Norfolk Southern will also grapple with rehabilitating its reputation. Even without the turmoil of the past year and a half, it’s a huge task operating a railroad the size of Norfolk Southern, which has about 20,000 employees, including about 3,300 at its headquarters in Midtown Atlanta.
George said in a written statement that he looks forward to continuing to work with Chief Operating Officer John Orr and the rest of the company “as we further our progress on optimizing operations and serving our customers, while creating a safe and satisfying workplace and delivering enhanced value for our employees, customers, shareholders, and communities.”
On Thursday, Norfolk Southern said in a filing with the U.S. Securities and Exchange Commission that George will get a $1 million annual salary and annual incentives of $2.25 million prorated for this year, along with stock incentives currently valued at $4 million that vest in the future. Next year, he would be eligible for long-term incentives with an estimated value of $10 million.
Shaw, according to the company, is ineligible to get severance or outstanding stock awards because he was terminated for cause.
Messages left for Shaw were not immediately returned.
Turmoil
Shaw’s stunningly rapid downfall from the helm of Norfolk Southern came three days after the company said it had launched an investigation of alleged misconduct, on Sunday evening. CNBC, citing unnamed individuals with knowledge of the investigation, first reported the inquiry related to allegations of an inappropriate relationship at work.
Norfolk Southern said its board “acted swiftly to investigate as soon as it learned of these allegations and made an immediate, unanimous decision to terminate Shaw based on findings of that ongoing investigation.”
This is just the latest of the challenges Norfolk Southern has faced.
Shaw became CEO in May 2022. Just about nine months into the job, a Norfolk Southern train carrying hazardous materials derailed in the rural town of East Palestine. Shaw and the railroad have been under severe scrutiny ever since.
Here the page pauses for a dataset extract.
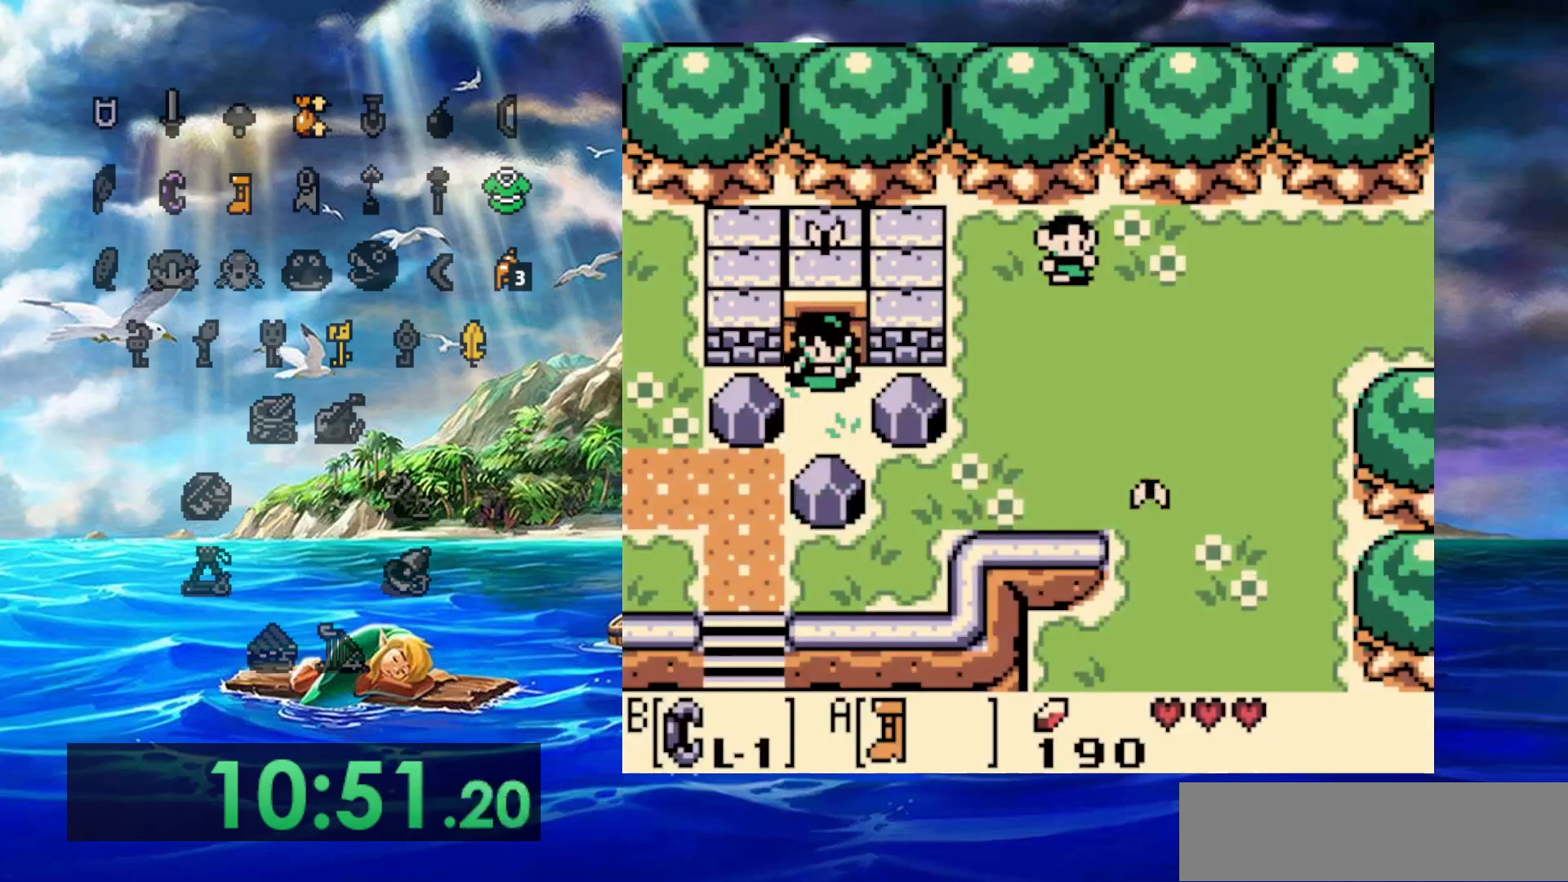
{"buttons": ["B"], "events": [[283, "B", "down"]]}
Residents filed lawsuits and government agencies opened investigations into the incident.
Shaw pledged repeatedly to “make things right” and the company committed tens of millions to various recovery efforts.
The railroad also entered into a more than $310 million settlement of federal investigations into the derailment, and $600 million settlement to resolve a consolidated class action lawsuit for which final court approval is still pending.
In the aftermath of the derailment, Shaw was targeted for removal from the CEO position by activist investor Ancora Holdings Group. Ancora tried to gain control of the railroad by replacing a majority of the company’s board members with plans to replace the CEO.
Orr’s appointment as COO came as part of management’s response to the Ancora campaign. Orr was previously the chief transformation officer at Canadian Pacific Kansas City.
Shaw survived that attempted shareholder revolt. But Ancora got three new board members elected to the railroad’s board in May.
Ancora’s president of its alternatives group, Jim Chadwick, pledged to continue his battle.
“We intend to keep on fighting,” Chadwick said during the May shareholders meeting.
“This was a referendum for change,” Chadwick said. “Our newly elected board candidates will work to repair the strained relationships at Norfolk Southern.”
Ultimately, Ancora got its wish to see Shaw gone.
Shaw’s dismissal is also the latest termination of a top executive accused of having an affair.
Last year, BP’s CEO Bernard Looney resigned after an investigation into relationships he had with co-workers.
Also last year, NBCUniversal CEO Jeff Shell left the company after an internal investigation, with Shell saying he had an inappropriate relationship with a woman in the company, NBC News reported.
McDonald’s CEO Steve Easterbrook was fired in 2019 for having a relationship with an employee in violation of company policy. In 2018, Intel CEO Brian Krzanich resigned after the company was informed he had a consensual relationship with another employee, in violation of the company’s non-fraternization policy.